◆ **WORK TO COMPLETE**:
Pull each line holding the word "password" from the data.

Source texts of formatted documents:

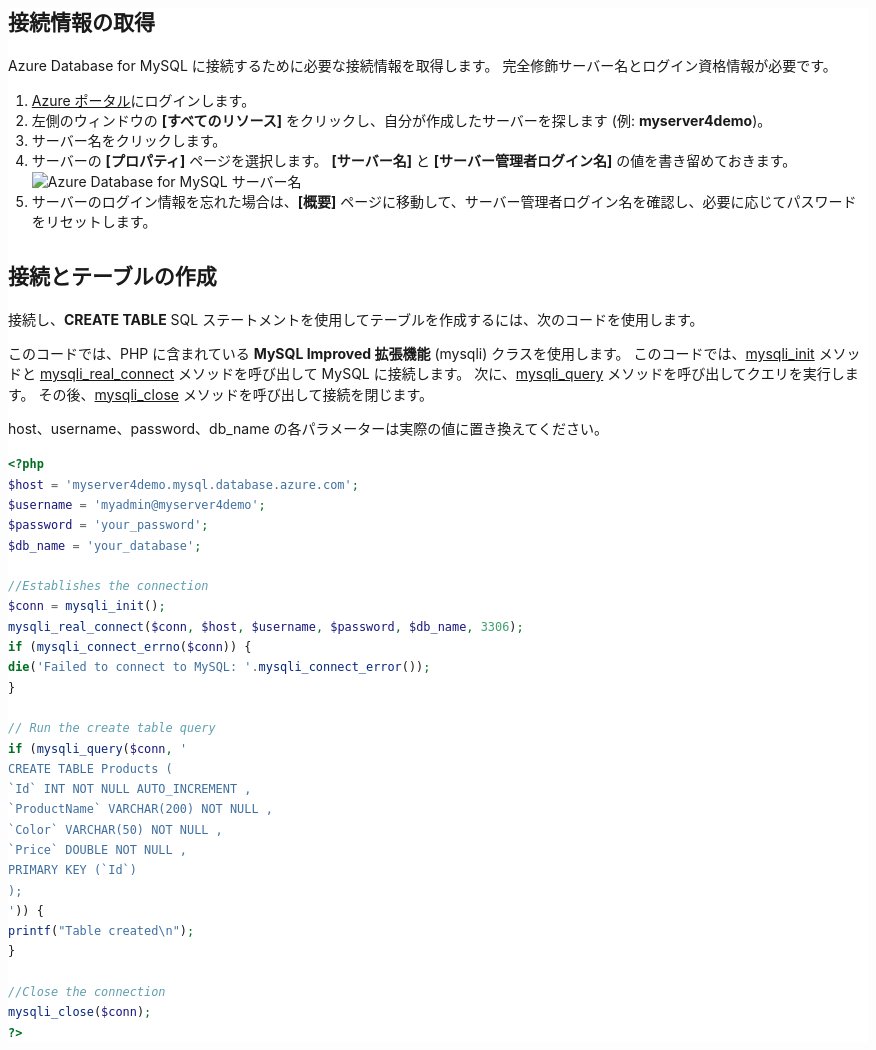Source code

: ## <a name="get-connection-information"></a>接続情報の取得
Azure Database for MySQL に接続するために必要な接続情報を取得します。 完全修飾サーバー名とログイン資格情報が必要です。

1. [Azure ポータル](https://portal.azure.com/)にログインします。
2. 左側のウィンドウの **[すべてのリソース]** をクリックし、自分が作成したサーバーを探します (例: **myserver4demo**)。
3. サーバー名をクリックします。
4. サーバーの **[プロパティ]** ページを選択します。 **[サーバー名]** と **[サーバー管理者ログイン名]** の値を書き留めておきます。
 ![Azure Database for MySQL サーバー名](./media/connect-php/1_server-properties-name-login.png)
5. サーバーのログイン情報を忘れた場合は、**[概要]** ページに移動して、サーバー管理者ログイン名を確認し、必要に応じてパスワードをリセットします。

## <a name="connect-and-create-a-table"></a>接続とテーブルの作成
接続し、**CREATE TABLE** SQL ステートメントを使用してテーブルを作成するには、次のコードを使用します。 

このコードでは、PHP に含まれている **MySQL Improved 拡張機能** (mysqli) クラスを使用します。 このコードでは、[mysqli_init](http://php.net/manual/mysqli.init.php) メソッドと [mysqli_real_connect](http://php.net/manual/mysqli.real-connect.php) メソッドを呼び出して MySQL に接続します。 次に、[mysqli_query](http://php.net/manual/mysqli.query.php) メソッドを呼び出してクエリを実行します。 その後、[mysqli_close](http://php.net/manual/mysqli.close.php) メソッドを呼び出して接続を閉じます。

host、username、password、db_name の各パラメーターは実際の値に置き換えてください。 

```php
<?php
$host = 'myserver4demo.mysql.database.azure.com';
$username = 'myadmin@myserver4demo';
$password = 'your_password';
$db_name = 'your_database';

//Establishes the connection
$conn = mysqli_init();
mysqli_real_connect($conn, $host, $username, $password, $db_name, 3306);
if (mysqli_connect_errno($conn)) {
die('Failed to connect to MySQL: '.mysqli_connect_error());
}

// Run the create table query
if (mysqli_query($conn, '
CREATE TABLE Products (
`Id` INT NOT NULL AUTO_INCREMENT ,
`ProductName` VARCHAR(200) NOT NULL ,
`Color` VARCHAR(50) NOT NULL ,
`Price` DOUBLE NOT NULL ,
PRIMARY KEY (`Id`)
);
')) {
printf("Table created\n");
}

//Close the connection
mysqli_close($conn);
?>
```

◆ **SOLUTION**:
host、username、password、db_name の各パラメーターは実際の値に置き換えてください。 
$password = 'your_password';
mysqli_real_connect($conn, $host, $username, $password, $db_name, 3306);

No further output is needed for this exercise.